If you work in human resources, you know how diverse and complicated your job responsibilities can be. From having to help employees make decisions for their futures to supplying information regarding benefits packages, the HR department has a lot going on. However, nothing seems to stump HR professionals more than where their loyalties lie, whether it be with the employees or with their employers. So to help make this balancing act a little easier to manage, here are three tips for advocating for the employees when you’re an HR professional.
Know That You Don’t Have To Choose
Before anything else, it’s good to know that although you’re working in HR, you don’t have to choose between serving the company and serving the employee. According to Crystal Spraggins, a contributor to TLNT.com, these two things don’t have to be mutually exclusive. In fact, you can simultaneously do what’s best both for your employer and for the employees. Once you realize this, it’s then up to you to figure out how to strike the balance for your particular company, which may be different than how other HR professionals strike a balance where they work. But after you decide that you don’t have to serve one and ignore the other, your job can get a whole lot easier.

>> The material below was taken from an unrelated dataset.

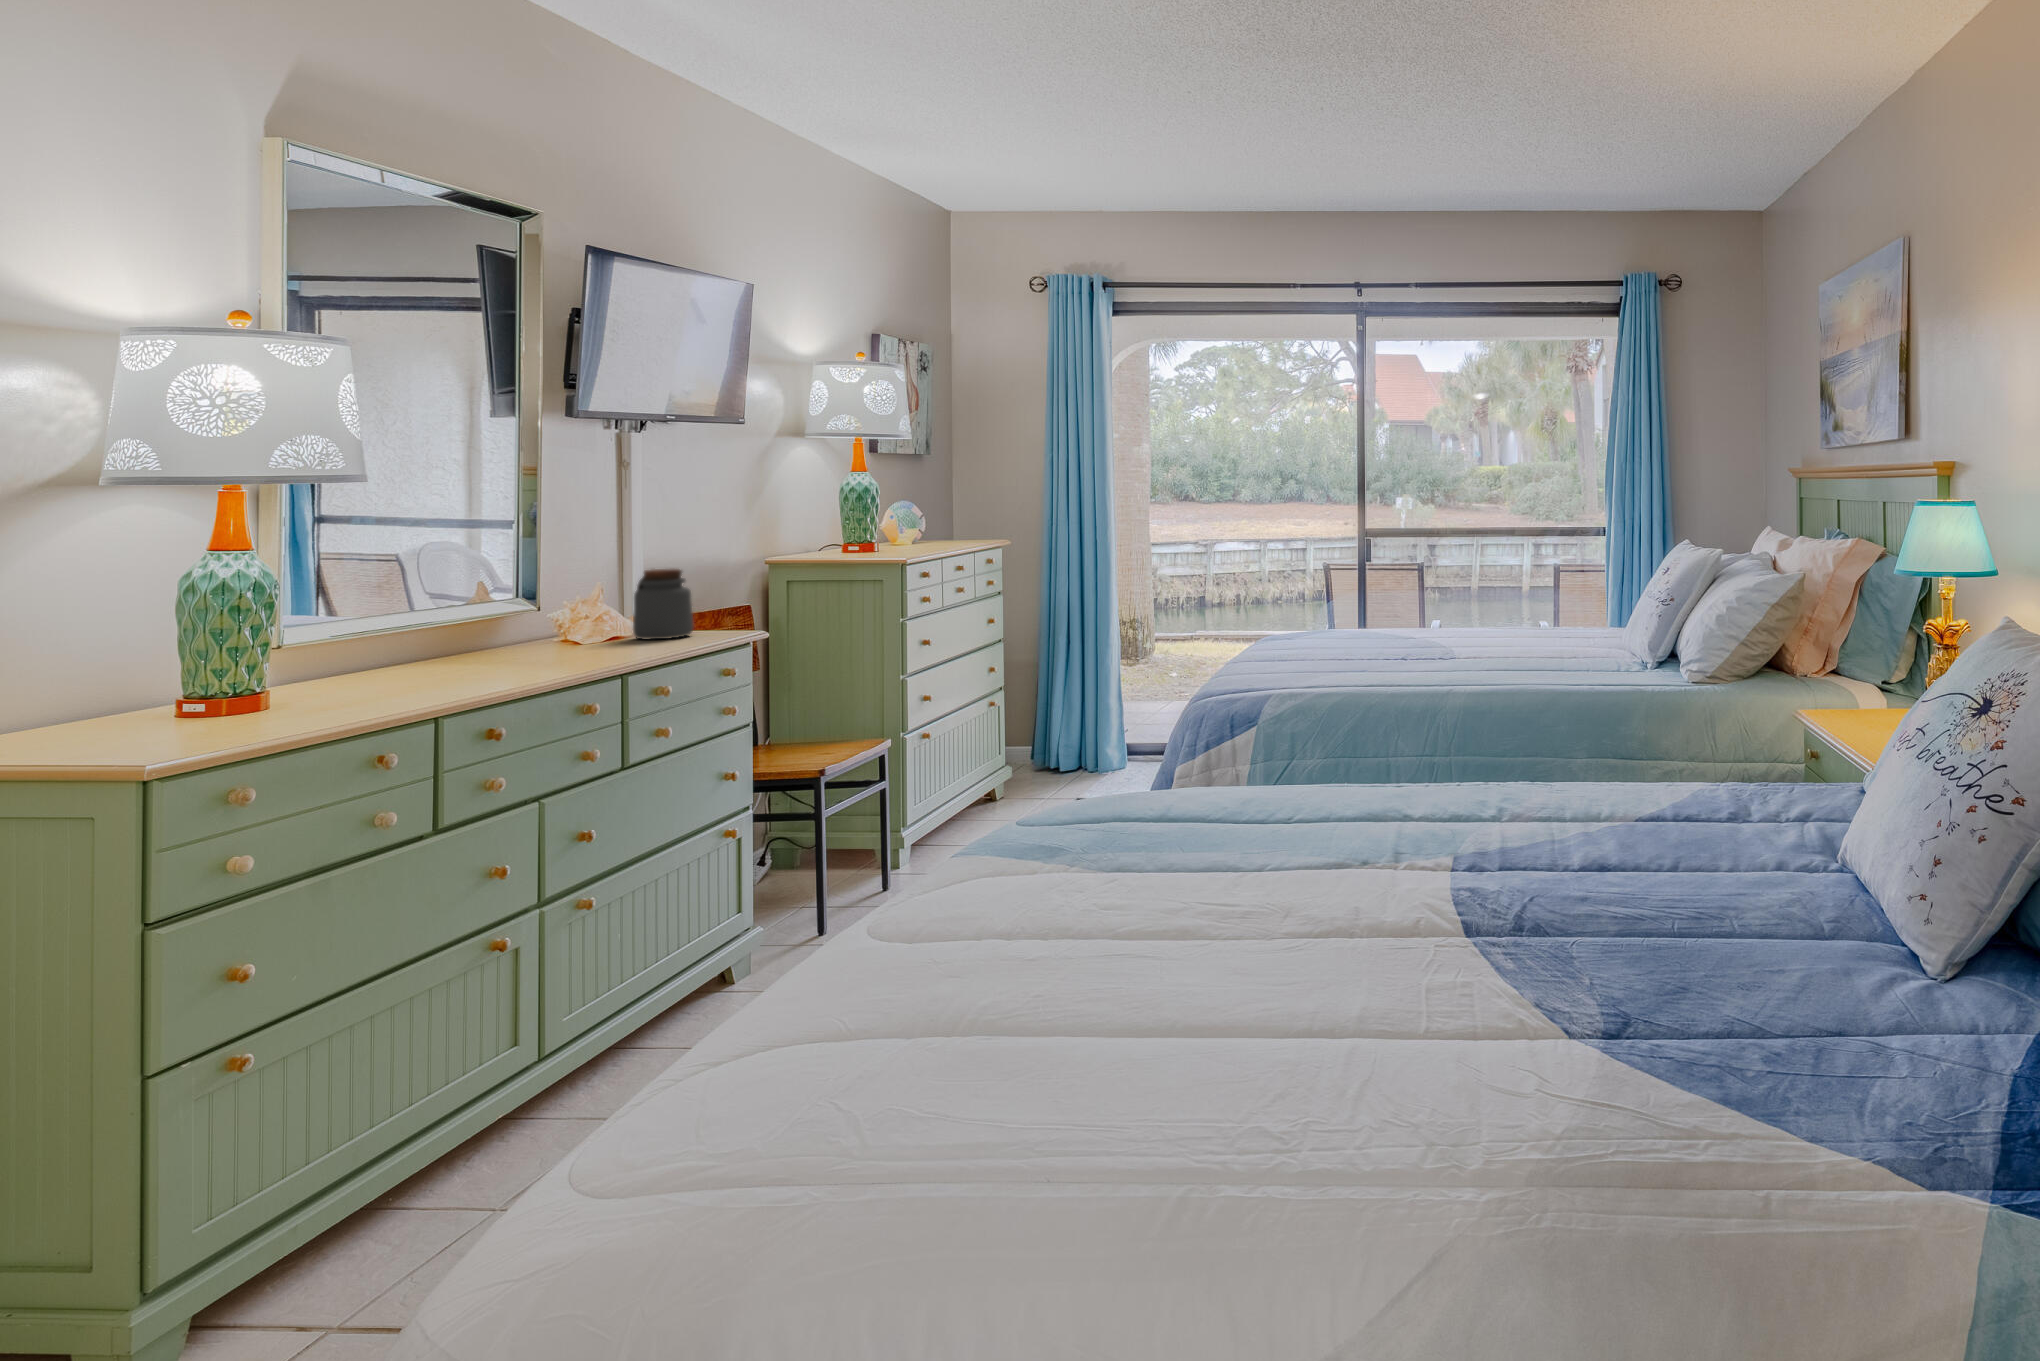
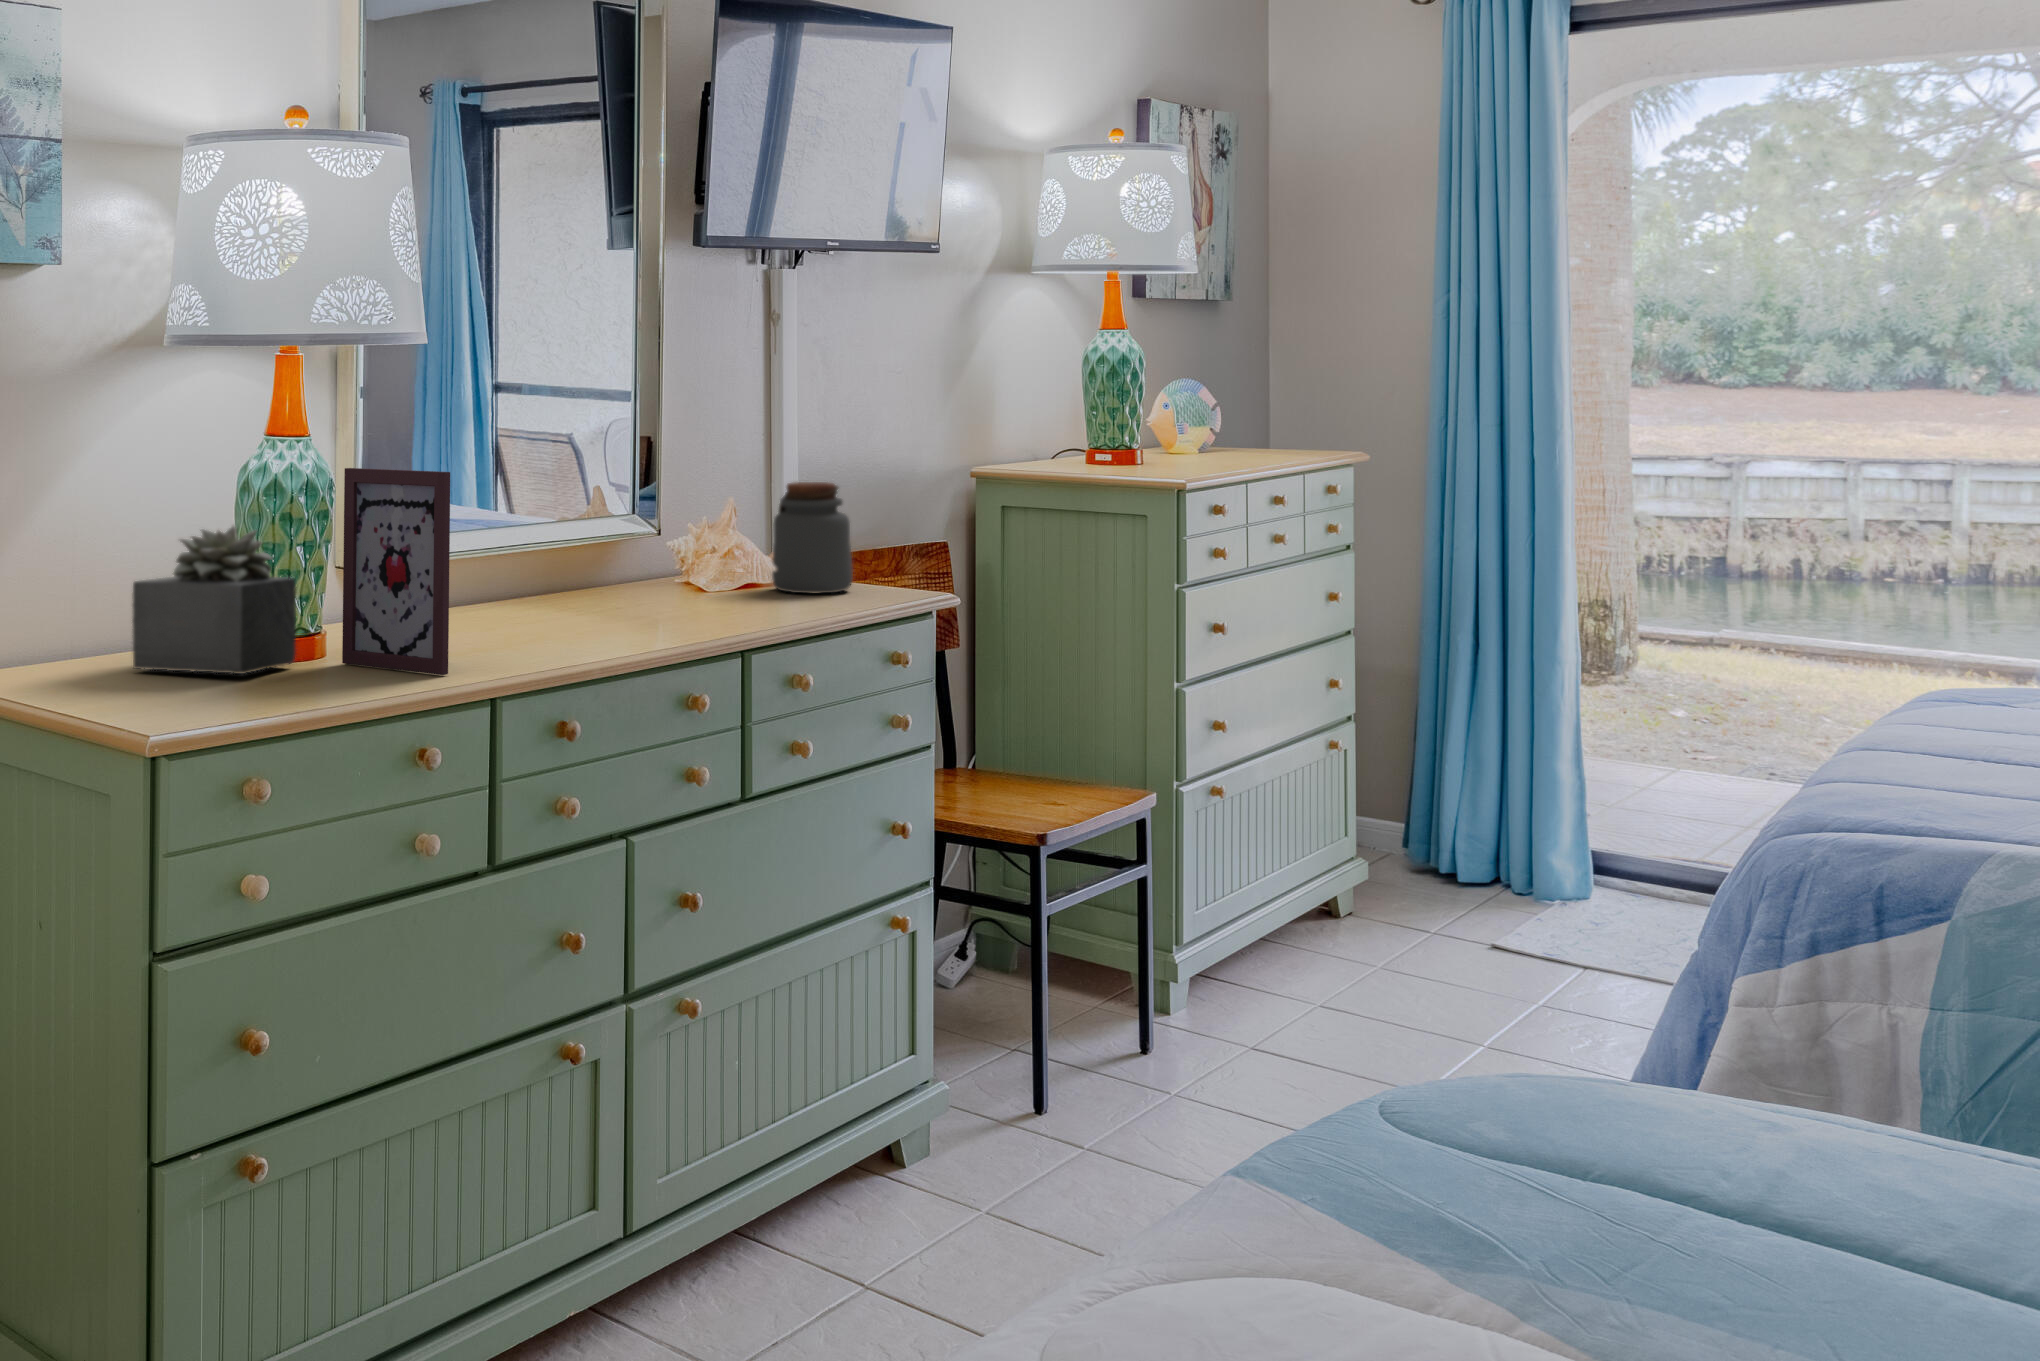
picture frame: none [294,569,399,709] -> present [342,468,450,675]
succulent plant: none [77,616,250,732] -> present [132,526,296,674]

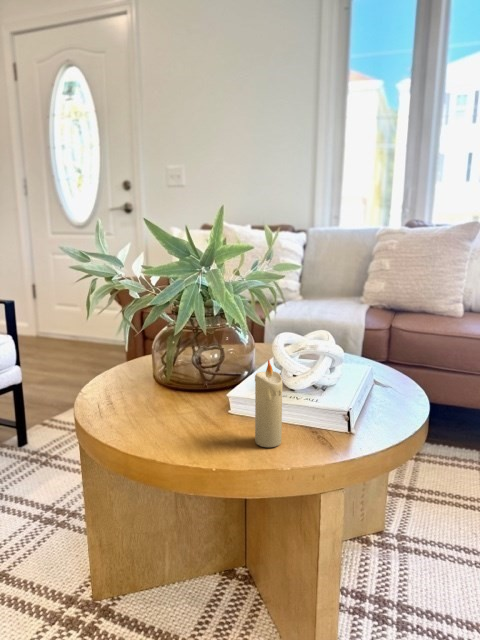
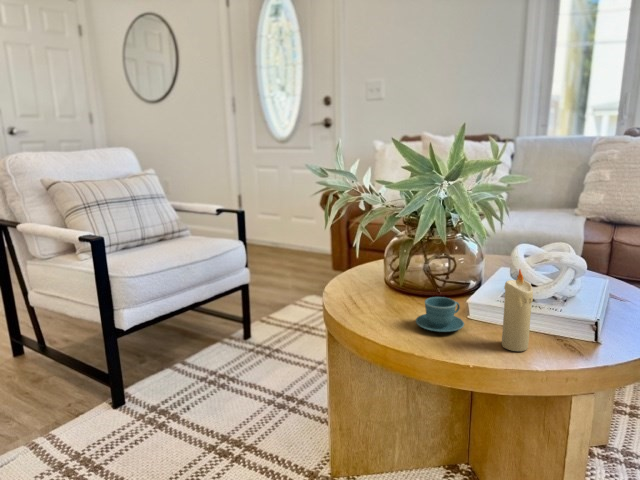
teacup: none [170,392,221,431] -> present [416,297,464,332]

Effectively Manage The Talent
To help the employees of your company be the best they can be, you have to know how to effectively manage the talent that your business has on board. When you’re able to effectively do this, Susan M. Heathfield, a contributor to The Balance, shares that the employees will feel more at one with the organization and be better able to help themselves and others achieve the ultimate goals for the company. Some strategies for effective talent management can include finding the right candidates to hire, doing appropriate employee trainings, providing the right promotional opportunities and more.
Take Complaints Seriously
One area that HR often has to deal with is employee complaints. And while this can be something that you eventually start to tune out, it’s important that employees feel like they’re being heard and that their complaints are being taken seriously. According to Audra Bianca, a contributor to BizFluent.com, it’s HRs job to ensure that employees with complaints don’t turn into disgruntled employees who try to harm the company either from the inside or through tarnishing their reputation. So if this means that you need to help this employee take steps to become happier in the company, that’s often what you have to do.
If you’re in HR and aren’t sure how you can be an advocate for the employees while still fulfilling your other responsibilities, consider using the tips mentioned above to help you do just that.